The FASTML Server - Server for computing Maximum Likelihood ancestral sequence reconstruction - overview

FastML Overview

Introduction
Methodolgy

Character reconstruction
Reconstruction of indels
Running time

Input
Output

Graphical representation of the entire reconstructed ancestral sequences
Output files

Marginal reconstruction
Joint reconstruction
Phylogeny outputs

Introduction

The FastML server is a bioinformatics tool for the reconstruction of ancestral sequences based on the phylogenetic relations between homologous sequences. The server runs several algorithms that reconstruct the ancestral sequences with emphasis on an accurate reconstruction of both indels and characters. For character reconstruction the previously described FastML algorithms [1, 2] are used to efficiently infer the most likely ancestral sequences for each internal node of the tree. Both joint and the marginal reconstructions are provided. For indels reconstruction the sequences are first coded according to the indel events detected within the multiple sequence alignment (MSA) [3] and then a state-of-the-art likelihood model is used to reconstruct ancestral indels states [4, 5]. The server results are the most probable sequences, together with posterior probabilities for each character and indel at each sequence position for each internal node of the tree. FastML is generic and is applicable for any type of molecular sequences (nucleotide, protein, or codon sequences).

Methodology

Given a multiple sequence alignment (MSA) and optionally a phylogenetic tree, the ancestral reconstruction process can be divided into two parts:

1) Character reconstruction - two methods are implemented: the joint and the marginal. In the joint reconstruction, one finds the set of all the internal nodes sequences. In the marginal reconstruction, one infers the most likely sequence in a specific internal node. The results of these two estimation methods are not necessarily the same [1, 2]. Both methods are based on maximum likelihood (ML) algorithms and on an empirical Bayesian approach taking into account the rate variation among sites of the MSA.

2) Reconstruction of indels - a two steps approach is used in order to take into account the dependency among sites:

a. Indels coding.
In this step, the input MSA is coded into a binary indels matix. The server uses an efficient implementation of the simple indel coding [3] according to which each indel with different start and/or end positions is considered to be a separate character. All indels in the data are coded as binary (presence\absence) characters, each of which may represent a gap of multiple sites.

b. Indels reconstruction
In this step, the evolutionary analysis of indels is performed. Given the presence and absence binary matrix of indels in the extant sequences, the algorithms reconstructs the ancestral state of each indel in each internal node of the tree. It is assumed that the observed pattern of indels is the result of deletions and insertions dynamics along a phylogenetic tree. Our state-of-the-art inference methodology is based on a likelihood-based mixture model that allows variable rates of insertions and deletions among indel sites to reliably capture the underlying evolutionary processes [4, 5]. In this approach the posterior probability of indel presence (gap) is computed for each indel site and each node.
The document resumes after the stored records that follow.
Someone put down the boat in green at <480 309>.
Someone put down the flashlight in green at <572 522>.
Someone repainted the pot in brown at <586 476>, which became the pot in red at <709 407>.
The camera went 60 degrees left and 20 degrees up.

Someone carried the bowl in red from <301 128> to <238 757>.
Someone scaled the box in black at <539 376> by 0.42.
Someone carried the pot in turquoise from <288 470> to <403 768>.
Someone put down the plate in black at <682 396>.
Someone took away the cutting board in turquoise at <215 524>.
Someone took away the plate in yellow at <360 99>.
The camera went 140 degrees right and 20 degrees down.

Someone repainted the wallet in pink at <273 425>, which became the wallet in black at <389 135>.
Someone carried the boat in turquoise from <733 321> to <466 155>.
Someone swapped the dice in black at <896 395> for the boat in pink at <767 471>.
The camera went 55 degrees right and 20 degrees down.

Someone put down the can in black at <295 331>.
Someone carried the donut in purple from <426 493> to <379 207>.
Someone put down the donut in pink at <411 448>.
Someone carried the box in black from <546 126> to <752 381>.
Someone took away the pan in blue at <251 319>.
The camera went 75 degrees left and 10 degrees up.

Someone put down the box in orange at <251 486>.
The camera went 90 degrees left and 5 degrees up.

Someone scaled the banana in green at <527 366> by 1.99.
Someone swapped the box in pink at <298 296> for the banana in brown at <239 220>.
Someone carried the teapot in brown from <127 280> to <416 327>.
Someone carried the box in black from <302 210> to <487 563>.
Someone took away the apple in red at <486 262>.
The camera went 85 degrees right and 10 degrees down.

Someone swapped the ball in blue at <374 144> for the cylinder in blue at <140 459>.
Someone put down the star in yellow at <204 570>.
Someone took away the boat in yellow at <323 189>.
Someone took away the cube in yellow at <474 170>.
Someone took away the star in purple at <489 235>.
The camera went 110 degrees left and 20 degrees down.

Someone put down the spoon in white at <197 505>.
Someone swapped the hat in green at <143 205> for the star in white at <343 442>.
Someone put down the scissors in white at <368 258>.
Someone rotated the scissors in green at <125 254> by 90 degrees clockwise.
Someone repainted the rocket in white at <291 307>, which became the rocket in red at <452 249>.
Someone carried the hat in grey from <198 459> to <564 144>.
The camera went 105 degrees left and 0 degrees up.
Alternatively, users can select to reconstruct the ancestral states of the indels based on the maximum parsimony approach. The parsimonious ancestral reconstruction is based on the Sankoff algorithm [6]. In this approach the parsimonious assignment of indel presence (gap) is computed for each indel and each internal node.

Running Time

Running time depends on the number of sequence and their length, the evolutionary model, the proportion of gaps, and the reconstruction algorithm. Codon models are the most time consuming and nucleotide models are the least. Additionally, accounting for among site rate variation is significantly more complex for the joint reconstruction, comparing to the marginal reconstruction [2]. Additional info regarding the effect of each parameter on the running time is detailed below (under 'Advanced Options and Details' section). To aid users with estimating running time for their datasets, we simulated sequences using INDELible and computed their ancestral sequences using FastML.

The parameters used for the simulations were: codon model (M0 with kappa=2.5, omega=0.5); Power law insertion length distribution (a=3, M=60). Power law deletion length distribution (a=3.1, M=500); insertion rate = deletion rate = 0.01; The sequence length (without gaps) was set to be approximately 350; A random tree was generated for each simulation with parameters equal to: birth=1.1, death=0.2566 and sample mut=0.34. Varied numbers of sequences were simulated (See Fig. 1 and 2) based on the abovementioned parameters.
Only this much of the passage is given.